— Исходный текст —
_____
После памятного визита короля Амануллы в СССР весной 1928 года особый интерес для иностранного подразделения ТАСС представляла подробная информация о состоявшейся в Кабуле в том же сентябре Лойя Джирге (Великое собрание). Она должна была подтвердить курс эмира на дальнейшее осуществление в стране радикальных реформ, однако, наоборот, сыграла роковую роль во всей дальнейшей политической судьбе афганского монарха-реформатора. Асю Никитишну просили подробнее сообщать об этом мероприятии.

Направляя отчеты о своей телеграфной информации, А.Н.Старк постоянно интересовалась оценкой ее качества и тем, насколько материалы удовлетворяют Москву. Давая «безусловно утвердительный ответ» на качество оперативных журналистских материалов о внутренней ситуации в Афганистане и Индии, а также о советско-афганских отношениях, внимание А.Н.Старк обращалось и на то, что в некоторых случаях ее информация страдает отрывочностью, отсутствием последующей преемственности и т. д. Наибольшие претензии касались качества почтовой информации корпункта. Отмечая его «слишком подробный, зачастую документально-точный материал» и в этой связи недостаточную пригодность для газетных сообщений, руководство ТАСС рекомендовало составлять сжатые и короткие материалы, «более приспособленные для немедленного использования в нашей печати». Одновременно напоминалось и о заинтересованности Москвы в статьях и очерках по отдельным аспектам афганской и индийской проблематики, актуальность которых особо возрастала, в частности перед большой поездкой эмира Амануллы в Европу и СССР в 1928 году11.
_____
— Предоставленные сведения —
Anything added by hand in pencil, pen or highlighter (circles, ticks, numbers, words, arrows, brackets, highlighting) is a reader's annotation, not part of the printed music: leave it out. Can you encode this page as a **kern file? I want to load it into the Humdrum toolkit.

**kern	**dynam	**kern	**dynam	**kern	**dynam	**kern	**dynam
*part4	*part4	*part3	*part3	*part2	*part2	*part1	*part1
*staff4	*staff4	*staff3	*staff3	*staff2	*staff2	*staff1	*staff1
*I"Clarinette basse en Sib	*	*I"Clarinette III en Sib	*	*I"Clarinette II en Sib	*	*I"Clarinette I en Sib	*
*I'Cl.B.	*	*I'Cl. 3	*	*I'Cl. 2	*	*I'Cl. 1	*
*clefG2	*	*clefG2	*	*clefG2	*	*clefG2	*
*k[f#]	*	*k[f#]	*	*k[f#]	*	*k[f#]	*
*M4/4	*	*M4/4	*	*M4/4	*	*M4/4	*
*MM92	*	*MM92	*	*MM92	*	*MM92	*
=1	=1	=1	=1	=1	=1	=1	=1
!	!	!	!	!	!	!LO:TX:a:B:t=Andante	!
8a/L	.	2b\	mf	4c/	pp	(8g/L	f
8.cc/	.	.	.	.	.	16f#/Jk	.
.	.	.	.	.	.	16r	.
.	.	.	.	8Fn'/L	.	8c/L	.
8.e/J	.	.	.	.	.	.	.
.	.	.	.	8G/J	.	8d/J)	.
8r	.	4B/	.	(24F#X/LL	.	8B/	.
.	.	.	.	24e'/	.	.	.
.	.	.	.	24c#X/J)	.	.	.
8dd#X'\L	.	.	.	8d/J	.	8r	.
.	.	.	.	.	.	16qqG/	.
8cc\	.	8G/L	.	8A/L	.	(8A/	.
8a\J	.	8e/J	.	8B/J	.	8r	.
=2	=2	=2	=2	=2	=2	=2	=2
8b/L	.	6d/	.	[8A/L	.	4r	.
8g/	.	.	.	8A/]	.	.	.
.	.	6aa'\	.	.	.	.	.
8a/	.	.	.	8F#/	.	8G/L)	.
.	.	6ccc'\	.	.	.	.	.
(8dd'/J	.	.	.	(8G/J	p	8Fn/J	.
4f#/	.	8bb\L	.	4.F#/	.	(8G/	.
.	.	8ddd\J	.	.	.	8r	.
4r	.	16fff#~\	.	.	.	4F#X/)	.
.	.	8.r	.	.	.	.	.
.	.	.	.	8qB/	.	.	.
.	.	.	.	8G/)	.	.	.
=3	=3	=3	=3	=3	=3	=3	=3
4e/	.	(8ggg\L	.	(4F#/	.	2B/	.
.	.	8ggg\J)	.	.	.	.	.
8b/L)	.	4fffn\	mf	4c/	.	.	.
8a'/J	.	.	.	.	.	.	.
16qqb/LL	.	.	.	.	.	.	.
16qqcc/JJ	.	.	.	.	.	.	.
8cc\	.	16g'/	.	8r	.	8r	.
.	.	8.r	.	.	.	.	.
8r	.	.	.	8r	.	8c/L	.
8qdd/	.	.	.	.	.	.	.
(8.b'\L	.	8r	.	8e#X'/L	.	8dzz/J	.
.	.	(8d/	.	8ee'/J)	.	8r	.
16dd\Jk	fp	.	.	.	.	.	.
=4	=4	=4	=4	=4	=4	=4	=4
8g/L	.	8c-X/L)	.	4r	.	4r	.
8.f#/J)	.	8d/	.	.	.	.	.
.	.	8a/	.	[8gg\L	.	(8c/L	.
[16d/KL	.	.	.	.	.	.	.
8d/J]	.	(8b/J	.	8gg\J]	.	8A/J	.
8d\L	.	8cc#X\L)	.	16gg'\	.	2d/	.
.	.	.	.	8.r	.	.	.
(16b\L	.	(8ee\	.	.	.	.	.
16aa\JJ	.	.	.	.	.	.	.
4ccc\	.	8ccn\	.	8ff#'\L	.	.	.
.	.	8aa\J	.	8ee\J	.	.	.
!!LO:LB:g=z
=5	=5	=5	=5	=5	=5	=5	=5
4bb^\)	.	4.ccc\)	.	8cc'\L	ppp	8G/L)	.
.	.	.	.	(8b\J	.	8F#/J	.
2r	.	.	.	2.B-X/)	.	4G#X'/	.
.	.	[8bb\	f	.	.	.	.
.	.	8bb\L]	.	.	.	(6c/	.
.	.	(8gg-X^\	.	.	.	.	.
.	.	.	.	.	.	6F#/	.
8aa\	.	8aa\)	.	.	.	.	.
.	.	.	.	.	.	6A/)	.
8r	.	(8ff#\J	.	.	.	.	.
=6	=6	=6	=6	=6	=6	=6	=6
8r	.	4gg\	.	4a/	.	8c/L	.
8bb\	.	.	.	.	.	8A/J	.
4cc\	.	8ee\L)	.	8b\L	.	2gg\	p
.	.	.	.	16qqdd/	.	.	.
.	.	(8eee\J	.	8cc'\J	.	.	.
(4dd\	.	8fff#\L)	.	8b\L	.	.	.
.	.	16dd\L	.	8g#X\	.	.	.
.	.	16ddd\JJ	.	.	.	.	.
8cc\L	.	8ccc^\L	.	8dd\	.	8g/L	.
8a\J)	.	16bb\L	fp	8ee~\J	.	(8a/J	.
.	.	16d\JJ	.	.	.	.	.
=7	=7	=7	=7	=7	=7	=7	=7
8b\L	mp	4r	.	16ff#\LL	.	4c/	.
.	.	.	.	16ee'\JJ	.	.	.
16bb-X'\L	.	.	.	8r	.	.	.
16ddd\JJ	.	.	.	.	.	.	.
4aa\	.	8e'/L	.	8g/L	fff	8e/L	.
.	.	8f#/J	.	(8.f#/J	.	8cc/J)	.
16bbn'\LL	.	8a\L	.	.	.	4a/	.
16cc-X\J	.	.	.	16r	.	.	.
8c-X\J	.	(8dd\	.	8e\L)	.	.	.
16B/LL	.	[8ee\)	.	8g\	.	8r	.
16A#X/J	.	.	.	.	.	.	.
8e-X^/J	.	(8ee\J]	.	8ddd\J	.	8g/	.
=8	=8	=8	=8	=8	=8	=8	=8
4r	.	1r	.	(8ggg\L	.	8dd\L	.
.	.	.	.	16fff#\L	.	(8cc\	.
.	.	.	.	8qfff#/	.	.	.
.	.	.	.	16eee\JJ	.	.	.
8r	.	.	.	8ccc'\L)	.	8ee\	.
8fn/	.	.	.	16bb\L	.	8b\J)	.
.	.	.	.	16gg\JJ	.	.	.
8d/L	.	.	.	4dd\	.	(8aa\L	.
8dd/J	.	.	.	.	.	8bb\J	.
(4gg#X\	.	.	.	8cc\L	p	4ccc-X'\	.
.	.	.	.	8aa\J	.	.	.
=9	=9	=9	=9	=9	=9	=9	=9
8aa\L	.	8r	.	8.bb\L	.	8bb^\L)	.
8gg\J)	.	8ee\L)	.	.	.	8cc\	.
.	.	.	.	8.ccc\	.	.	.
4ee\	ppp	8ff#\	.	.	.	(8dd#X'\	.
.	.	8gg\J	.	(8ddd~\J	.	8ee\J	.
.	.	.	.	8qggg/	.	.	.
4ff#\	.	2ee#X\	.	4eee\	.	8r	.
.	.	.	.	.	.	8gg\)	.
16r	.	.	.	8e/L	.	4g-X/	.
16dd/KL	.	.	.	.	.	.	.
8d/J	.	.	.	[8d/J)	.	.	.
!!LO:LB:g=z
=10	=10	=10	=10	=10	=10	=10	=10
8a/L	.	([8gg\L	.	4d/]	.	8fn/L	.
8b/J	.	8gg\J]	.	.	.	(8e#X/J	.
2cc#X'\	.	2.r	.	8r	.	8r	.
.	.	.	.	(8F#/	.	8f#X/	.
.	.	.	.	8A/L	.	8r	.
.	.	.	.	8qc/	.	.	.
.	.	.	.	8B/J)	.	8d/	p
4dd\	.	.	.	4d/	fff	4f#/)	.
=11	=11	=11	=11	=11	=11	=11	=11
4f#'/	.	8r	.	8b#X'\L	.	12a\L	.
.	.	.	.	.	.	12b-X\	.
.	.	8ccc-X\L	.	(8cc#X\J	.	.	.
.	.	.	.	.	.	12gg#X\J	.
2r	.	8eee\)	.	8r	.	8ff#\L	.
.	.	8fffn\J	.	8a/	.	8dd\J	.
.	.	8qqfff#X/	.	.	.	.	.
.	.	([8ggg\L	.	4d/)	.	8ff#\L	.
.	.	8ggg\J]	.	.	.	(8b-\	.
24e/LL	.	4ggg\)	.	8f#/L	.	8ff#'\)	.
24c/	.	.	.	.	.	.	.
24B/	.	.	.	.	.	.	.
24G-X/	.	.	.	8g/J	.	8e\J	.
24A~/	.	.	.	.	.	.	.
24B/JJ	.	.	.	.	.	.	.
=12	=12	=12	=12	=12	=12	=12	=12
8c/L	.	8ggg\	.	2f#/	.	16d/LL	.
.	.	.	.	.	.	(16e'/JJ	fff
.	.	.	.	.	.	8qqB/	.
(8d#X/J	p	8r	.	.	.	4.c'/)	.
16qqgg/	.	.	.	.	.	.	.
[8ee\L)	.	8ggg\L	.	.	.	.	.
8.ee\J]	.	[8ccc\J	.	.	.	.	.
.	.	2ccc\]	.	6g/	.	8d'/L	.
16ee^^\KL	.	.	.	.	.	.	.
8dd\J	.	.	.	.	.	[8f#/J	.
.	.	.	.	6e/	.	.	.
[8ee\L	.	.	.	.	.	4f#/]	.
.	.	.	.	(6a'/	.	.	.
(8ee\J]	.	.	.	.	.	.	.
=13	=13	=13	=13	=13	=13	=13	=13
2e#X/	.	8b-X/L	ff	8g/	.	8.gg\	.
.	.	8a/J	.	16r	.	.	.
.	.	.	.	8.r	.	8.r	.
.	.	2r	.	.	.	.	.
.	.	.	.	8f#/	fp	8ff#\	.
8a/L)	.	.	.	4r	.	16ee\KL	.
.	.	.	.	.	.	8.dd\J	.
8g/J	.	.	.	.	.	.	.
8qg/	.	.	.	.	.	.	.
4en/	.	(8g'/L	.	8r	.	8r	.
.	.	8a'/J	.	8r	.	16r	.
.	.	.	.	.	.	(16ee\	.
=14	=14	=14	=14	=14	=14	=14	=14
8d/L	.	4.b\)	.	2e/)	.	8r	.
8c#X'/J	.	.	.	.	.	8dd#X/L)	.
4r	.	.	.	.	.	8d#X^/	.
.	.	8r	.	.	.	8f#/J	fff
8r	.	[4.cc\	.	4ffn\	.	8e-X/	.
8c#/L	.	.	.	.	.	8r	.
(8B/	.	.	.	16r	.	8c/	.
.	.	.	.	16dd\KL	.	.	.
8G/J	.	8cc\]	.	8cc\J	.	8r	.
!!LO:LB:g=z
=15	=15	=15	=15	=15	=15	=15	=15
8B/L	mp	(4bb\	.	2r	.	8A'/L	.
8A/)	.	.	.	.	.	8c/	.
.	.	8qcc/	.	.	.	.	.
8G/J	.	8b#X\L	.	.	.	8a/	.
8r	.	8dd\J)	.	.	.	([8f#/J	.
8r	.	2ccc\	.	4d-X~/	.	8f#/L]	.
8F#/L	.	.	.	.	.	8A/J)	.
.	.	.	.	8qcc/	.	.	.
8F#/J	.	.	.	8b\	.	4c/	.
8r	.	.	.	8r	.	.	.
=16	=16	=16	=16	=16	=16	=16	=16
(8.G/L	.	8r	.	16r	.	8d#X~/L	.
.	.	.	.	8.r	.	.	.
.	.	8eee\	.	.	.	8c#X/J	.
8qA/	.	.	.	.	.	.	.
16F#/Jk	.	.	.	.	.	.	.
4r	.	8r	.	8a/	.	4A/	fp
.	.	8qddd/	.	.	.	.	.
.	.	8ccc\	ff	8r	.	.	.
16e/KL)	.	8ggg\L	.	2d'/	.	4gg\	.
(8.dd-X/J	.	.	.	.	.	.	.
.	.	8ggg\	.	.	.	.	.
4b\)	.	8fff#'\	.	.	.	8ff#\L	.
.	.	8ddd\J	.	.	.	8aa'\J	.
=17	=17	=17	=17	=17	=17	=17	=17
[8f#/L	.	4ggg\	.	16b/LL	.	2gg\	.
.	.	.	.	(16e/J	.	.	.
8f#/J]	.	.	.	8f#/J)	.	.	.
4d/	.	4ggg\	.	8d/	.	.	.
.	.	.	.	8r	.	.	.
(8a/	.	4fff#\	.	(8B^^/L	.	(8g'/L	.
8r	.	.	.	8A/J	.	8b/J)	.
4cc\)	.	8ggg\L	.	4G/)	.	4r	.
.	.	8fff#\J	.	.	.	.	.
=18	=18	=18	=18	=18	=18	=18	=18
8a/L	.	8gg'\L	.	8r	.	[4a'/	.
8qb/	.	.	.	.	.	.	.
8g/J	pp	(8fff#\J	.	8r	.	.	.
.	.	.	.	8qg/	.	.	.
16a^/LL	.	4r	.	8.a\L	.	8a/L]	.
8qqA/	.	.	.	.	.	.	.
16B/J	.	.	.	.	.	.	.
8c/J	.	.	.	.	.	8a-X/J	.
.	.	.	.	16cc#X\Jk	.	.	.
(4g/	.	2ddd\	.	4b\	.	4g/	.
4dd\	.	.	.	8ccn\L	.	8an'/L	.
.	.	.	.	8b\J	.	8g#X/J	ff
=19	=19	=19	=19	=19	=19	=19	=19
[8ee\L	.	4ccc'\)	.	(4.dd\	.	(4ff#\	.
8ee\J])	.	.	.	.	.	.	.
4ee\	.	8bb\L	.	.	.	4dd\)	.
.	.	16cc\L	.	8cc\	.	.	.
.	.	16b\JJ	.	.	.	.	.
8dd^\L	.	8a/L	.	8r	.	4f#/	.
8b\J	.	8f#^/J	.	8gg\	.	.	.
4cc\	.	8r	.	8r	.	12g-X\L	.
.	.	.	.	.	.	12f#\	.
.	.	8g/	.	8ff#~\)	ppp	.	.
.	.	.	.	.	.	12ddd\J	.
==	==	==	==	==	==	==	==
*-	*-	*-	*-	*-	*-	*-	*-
_____
— Задания —
1. Перепишите из текста о корпункте ТАСС фрагмент, начиная со слов «После памятного визита» и заканчивая словами «об этом мероприятии.».
2. Какие материалы, согласно тексту о корпункте ТАСС, руководство агентства рекомендовало составлять вместо слишком подробной почтовой информации?
Перечень никак не связан с текстом о корпункте ТАСС.

— Ответы к заданиям —
1.
После памятного визита короля Амануллы в СССР весной 1928 года особый интерес для иностранного подразделения ТАСС представляла подробная информация о состоявшейся в Кабуле в том же сентябре Лойя Джирге (Великое собрание). Она должна была подтвердить курс эмира на дальнейшее осуществление в стране радикальных реформ, однако, наоборот, сыграла роковую роль во всей дальнейшей политической судьбе афганского монарха-реформатора. Асю Никитишну просили подробнее сообщать об этом мероприятии.

2. Сжатые и короткие материалы, более приспособленные для немедленного использования в печати.